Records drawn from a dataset
◆ ◆ ◆ ◆

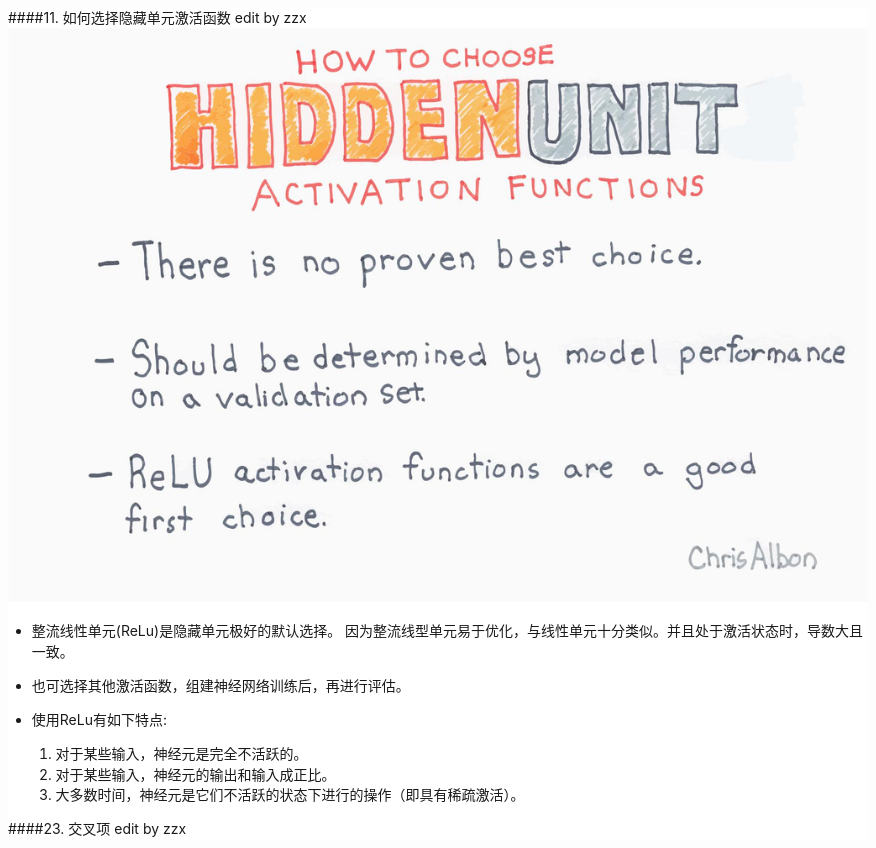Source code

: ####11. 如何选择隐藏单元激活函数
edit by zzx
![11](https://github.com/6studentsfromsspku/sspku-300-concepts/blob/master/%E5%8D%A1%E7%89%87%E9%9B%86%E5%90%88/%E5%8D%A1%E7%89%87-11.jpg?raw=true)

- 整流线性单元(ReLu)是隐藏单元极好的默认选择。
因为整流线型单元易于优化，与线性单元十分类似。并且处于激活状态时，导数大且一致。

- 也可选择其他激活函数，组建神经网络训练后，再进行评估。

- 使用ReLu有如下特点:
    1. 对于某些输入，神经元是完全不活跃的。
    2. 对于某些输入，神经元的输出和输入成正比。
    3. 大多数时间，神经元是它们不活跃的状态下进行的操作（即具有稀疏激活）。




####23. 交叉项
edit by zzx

◆ ◆ ◆ ◆

Requirement
Set down only these lines, exactly: the one containing "1. 对于某些输入，神经元是完全不活跃的。" and each line after it through the end of the entries above.

Exercise response
    1. 对于某些输入，神经元是完全不活跃的。
    2. 对于某些输入，神经元的输出和输入成正比。
    3. 大多数时间，神经元是它们不活跃的状态下进行的操作（即具有稀疏激活）。




####23. 交叉项
edit by zzx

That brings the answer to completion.